[Collection entries]

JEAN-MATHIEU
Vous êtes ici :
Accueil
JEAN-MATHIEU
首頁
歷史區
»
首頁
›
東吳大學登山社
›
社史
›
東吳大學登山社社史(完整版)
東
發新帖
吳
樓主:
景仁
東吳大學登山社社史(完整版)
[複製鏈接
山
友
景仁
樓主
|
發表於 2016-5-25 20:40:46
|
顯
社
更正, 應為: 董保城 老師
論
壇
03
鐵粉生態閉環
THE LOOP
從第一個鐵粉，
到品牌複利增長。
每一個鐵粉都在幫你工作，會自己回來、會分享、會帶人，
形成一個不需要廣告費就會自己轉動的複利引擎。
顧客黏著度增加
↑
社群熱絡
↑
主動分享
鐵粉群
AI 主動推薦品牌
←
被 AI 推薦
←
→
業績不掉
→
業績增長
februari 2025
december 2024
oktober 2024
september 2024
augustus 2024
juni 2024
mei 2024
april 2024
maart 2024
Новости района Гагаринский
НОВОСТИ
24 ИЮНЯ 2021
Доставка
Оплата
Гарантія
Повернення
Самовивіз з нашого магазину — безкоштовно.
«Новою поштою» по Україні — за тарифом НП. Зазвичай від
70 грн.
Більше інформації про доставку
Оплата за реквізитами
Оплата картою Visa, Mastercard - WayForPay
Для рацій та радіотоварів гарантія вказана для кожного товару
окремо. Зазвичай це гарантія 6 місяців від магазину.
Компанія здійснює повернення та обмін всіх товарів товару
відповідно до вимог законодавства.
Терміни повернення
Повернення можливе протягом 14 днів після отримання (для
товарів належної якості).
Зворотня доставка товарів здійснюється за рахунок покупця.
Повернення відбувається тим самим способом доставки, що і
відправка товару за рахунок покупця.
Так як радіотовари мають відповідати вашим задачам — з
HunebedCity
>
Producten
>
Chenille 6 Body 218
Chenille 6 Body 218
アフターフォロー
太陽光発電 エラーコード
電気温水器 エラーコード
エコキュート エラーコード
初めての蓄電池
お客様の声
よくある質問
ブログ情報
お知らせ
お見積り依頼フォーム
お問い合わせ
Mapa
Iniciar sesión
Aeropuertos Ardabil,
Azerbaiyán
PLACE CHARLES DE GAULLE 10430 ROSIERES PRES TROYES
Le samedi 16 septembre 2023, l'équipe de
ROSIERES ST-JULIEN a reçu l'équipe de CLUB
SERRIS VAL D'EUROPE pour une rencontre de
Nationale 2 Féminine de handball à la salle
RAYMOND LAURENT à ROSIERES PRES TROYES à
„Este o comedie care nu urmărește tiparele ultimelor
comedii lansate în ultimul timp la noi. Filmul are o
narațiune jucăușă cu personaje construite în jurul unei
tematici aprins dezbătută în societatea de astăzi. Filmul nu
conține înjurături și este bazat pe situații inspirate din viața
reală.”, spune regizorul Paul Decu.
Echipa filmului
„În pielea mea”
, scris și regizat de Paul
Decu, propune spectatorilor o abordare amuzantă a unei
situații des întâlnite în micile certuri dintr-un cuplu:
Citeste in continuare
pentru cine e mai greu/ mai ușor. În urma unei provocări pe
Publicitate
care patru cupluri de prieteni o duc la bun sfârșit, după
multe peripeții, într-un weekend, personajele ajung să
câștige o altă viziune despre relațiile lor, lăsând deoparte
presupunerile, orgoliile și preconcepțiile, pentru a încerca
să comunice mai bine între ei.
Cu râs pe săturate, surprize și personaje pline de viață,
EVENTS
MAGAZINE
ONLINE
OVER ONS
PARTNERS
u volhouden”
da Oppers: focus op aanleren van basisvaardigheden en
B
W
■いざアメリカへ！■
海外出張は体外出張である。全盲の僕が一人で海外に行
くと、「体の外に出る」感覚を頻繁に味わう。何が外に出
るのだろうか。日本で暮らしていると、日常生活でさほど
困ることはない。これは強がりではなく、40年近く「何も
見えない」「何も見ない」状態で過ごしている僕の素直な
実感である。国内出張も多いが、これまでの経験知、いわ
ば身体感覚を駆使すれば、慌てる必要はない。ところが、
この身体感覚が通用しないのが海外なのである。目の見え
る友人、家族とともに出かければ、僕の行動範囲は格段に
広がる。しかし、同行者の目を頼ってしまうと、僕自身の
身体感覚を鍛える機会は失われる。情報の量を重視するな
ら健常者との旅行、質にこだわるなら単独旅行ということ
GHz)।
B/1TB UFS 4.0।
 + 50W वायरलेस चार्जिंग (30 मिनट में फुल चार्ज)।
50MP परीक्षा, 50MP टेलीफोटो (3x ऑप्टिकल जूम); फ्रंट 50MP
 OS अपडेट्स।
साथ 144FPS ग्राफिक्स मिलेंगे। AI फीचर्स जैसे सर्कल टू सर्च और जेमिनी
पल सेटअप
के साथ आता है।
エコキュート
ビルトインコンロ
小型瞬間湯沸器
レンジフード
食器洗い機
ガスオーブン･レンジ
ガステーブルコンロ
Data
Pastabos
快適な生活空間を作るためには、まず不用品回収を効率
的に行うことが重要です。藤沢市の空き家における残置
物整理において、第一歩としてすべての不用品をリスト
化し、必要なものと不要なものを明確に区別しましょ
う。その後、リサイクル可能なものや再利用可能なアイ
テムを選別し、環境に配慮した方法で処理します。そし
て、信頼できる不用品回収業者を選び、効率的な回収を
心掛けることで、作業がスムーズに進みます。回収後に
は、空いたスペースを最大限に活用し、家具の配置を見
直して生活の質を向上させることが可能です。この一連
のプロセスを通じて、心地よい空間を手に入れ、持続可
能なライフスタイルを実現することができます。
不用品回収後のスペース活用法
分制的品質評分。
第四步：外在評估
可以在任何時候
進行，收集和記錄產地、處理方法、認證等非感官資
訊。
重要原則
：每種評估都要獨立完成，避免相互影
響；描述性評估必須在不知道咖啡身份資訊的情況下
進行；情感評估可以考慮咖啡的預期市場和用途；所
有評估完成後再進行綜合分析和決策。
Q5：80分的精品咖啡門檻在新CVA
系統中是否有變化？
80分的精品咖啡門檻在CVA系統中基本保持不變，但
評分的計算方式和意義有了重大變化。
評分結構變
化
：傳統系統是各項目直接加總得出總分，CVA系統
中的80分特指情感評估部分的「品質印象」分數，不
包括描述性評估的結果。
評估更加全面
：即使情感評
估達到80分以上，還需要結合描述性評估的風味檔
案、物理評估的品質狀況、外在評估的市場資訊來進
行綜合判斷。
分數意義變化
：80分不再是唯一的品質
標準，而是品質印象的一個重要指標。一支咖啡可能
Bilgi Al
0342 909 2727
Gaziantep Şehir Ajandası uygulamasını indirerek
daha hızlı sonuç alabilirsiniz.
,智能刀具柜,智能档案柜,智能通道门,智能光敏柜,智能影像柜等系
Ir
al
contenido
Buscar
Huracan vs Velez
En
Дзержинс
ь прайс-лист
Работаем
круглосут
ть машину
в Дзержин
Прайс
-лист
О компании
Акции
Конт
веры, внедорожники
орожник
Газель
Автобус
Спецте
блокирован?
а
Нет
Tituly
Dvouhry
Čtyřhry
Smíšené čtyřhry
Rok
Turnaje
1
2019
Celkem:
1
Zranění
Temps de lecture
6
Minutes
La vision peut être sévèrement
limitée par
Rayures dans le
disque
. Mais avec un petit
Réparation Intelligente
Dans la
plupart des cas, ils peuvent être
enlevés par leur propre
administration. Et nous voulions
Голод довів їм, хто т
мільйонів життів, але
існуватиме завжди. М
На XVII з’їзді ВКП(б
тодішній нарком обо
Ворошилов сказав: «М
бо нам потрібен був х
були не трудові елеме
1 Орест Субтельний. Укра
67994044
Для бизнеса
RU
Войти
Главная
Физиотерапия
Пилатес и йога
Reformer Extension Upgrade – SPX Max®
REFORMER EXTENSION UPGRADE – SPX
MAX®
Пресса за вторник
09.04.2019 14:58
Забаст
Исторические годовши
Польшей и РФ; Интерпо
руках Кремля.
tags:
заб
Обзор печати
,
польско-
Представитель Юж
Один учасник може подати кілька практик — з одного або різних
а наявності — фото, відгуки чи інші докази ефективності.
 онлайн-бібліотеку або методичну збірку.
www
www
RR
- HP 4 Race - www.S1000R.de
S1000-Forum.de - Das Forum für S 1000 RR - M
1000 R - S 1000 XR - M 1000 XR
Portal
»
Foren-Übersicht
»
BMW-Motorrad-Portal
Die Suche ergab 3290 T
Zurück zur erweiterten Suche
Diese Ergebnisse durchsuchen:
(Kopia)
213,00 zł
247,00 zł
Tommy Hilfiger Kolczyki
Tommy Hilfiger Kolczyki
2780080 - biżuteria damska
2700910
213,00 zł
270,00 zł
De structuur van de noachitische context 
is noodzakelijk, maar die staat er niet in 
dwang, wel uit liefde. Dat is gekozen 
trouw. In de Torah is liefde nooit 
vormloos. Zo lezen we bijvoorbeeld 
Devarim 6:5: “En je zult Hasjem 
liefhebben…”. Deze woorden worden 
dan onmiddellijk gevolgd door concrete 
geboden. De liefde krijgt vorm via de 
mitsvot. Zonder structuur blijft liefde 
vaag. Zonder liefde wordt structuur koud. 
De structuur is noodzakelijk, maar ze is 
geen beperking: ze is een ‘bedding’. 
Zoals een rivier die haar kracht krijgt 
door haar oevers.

→ **ACTIVITY**
Give only the number of lines in the preceding data that include the word "noodzakelijk".

→ **RESPONSE**
2